В конце июля мы с Мартой отправились в Виаред-жо — я пел «Тоску» недалеко от Торре-дель-Лаго, где долгие годы жил Пуччини. Мне кажется, озеро Массачук-коли, похожее на болото, наводит тоску. Не знаю, есть ли между такими вещами реальная связь, но я рядом с этим озером все время думал о печальных событиях в операх Пуччини. Акустика открытого театра в Торре-дель-Лаго оставляет желать лучшего. Я посоветовал Симонетте Пуччини, наследнице композитора, сделать над театром стеклянную крышу или что-нибудь в этом роде, чтобы сохранить прекрасные виды, но одновременно уменьшить влажность и улучшить акустику.

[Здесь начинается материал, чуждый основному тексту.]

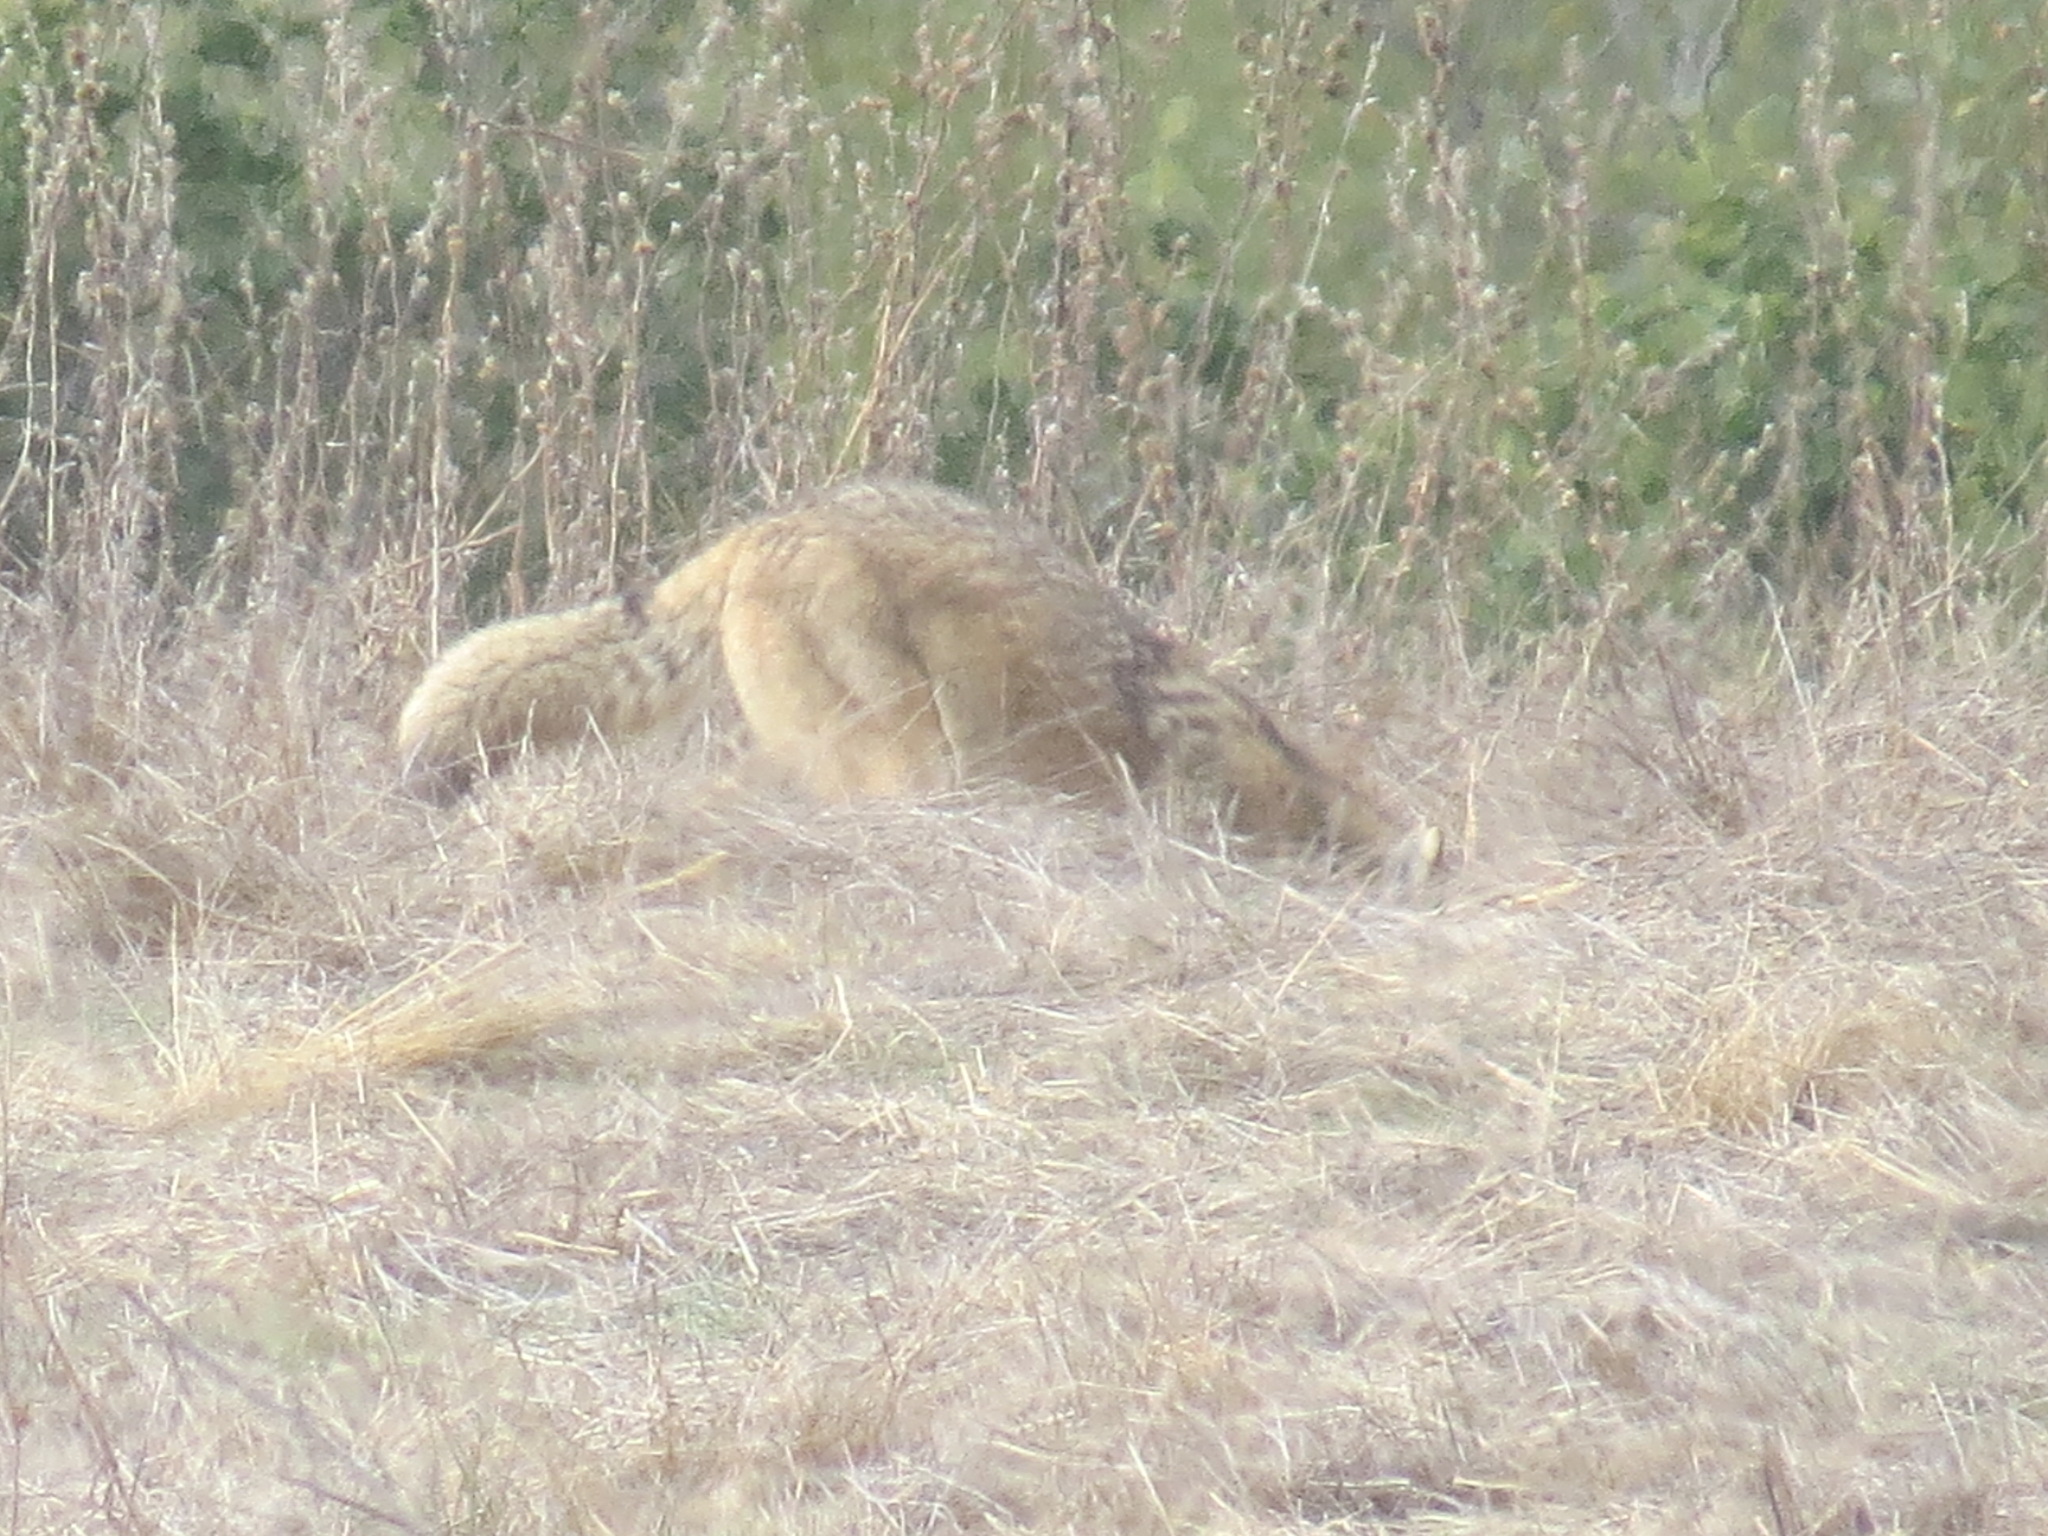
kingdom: Animalia
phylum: Chordata
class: Mammalia
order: Carnivora
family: Canidae
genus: Canis
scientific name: Canis latrans
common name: Coyote
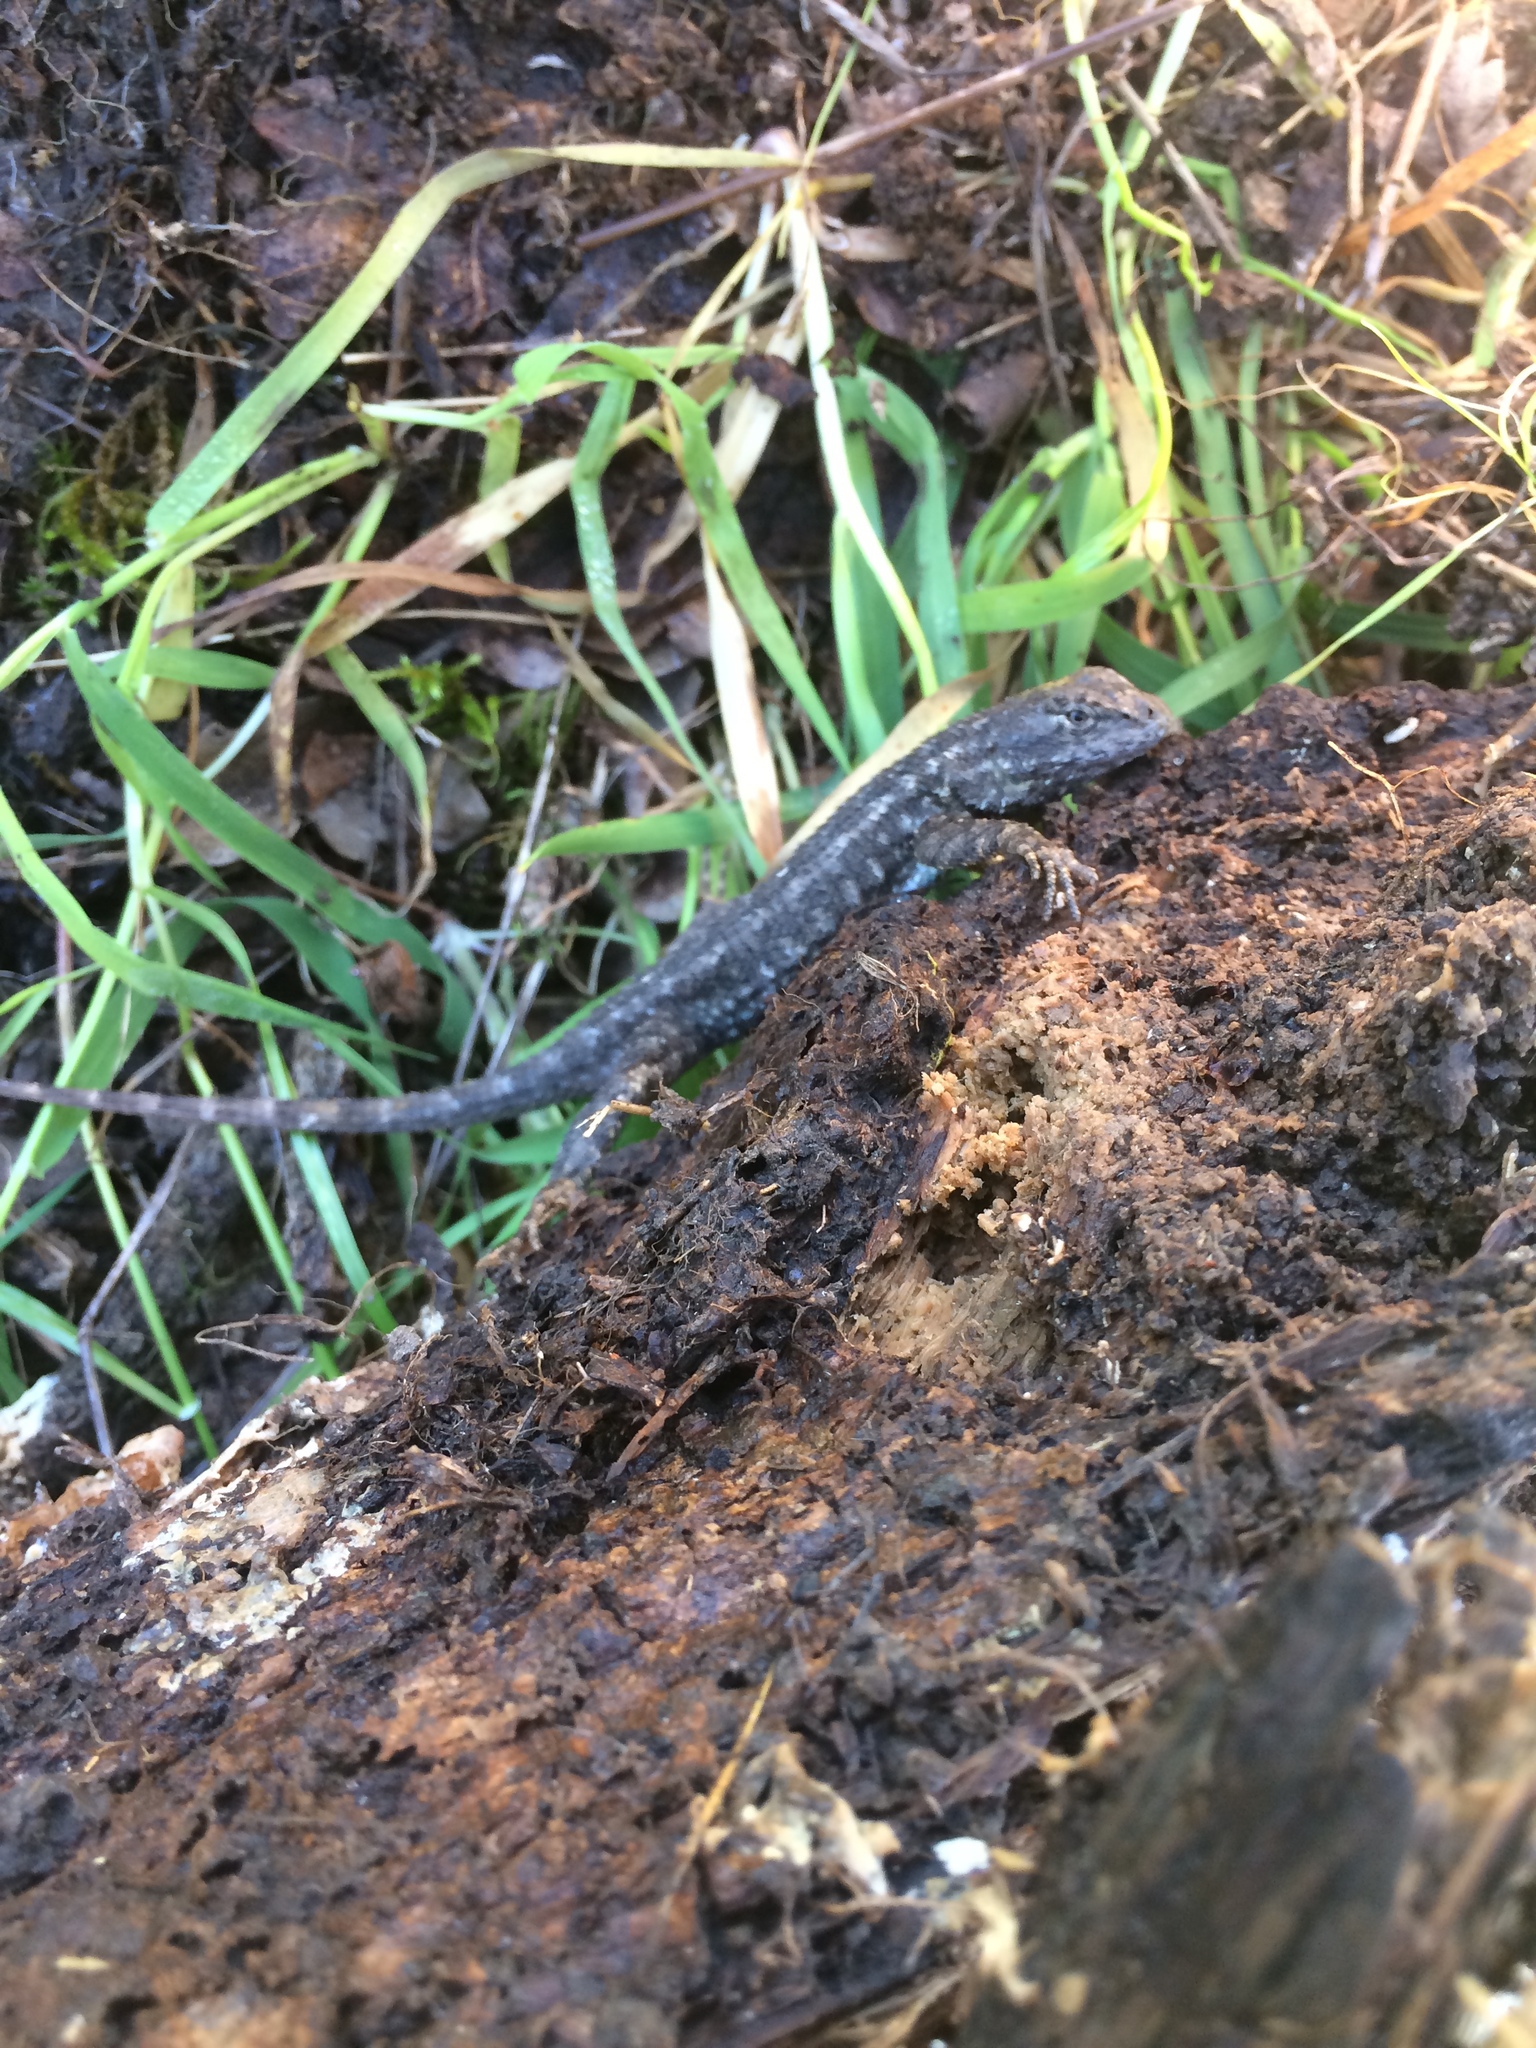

В сентябре в Вене я записывался в «Мадам Баттерфляй» с Гербертом фон Караяном. Это была фонограмма для фильма, который снимал Жан-Пьер Поннель. Перед этим мы с Мартой и детьми отдыхали в Коста-Брава, так что, когда я приехал в Вену, то не пел уже семнадцать дней. Я надеялся, что голос будет звучать свежо, и даже не распевался перед сеансом записи. К счастью, в результате все получилось неплохо, но это стоило мне громадных усилий. Я чуть не «завалил» запись из-за того, что не распевался. Теперь я всегда очень осторожно и тщательно готовлю голос, даже если между выступлениями прошло всего шесть дней.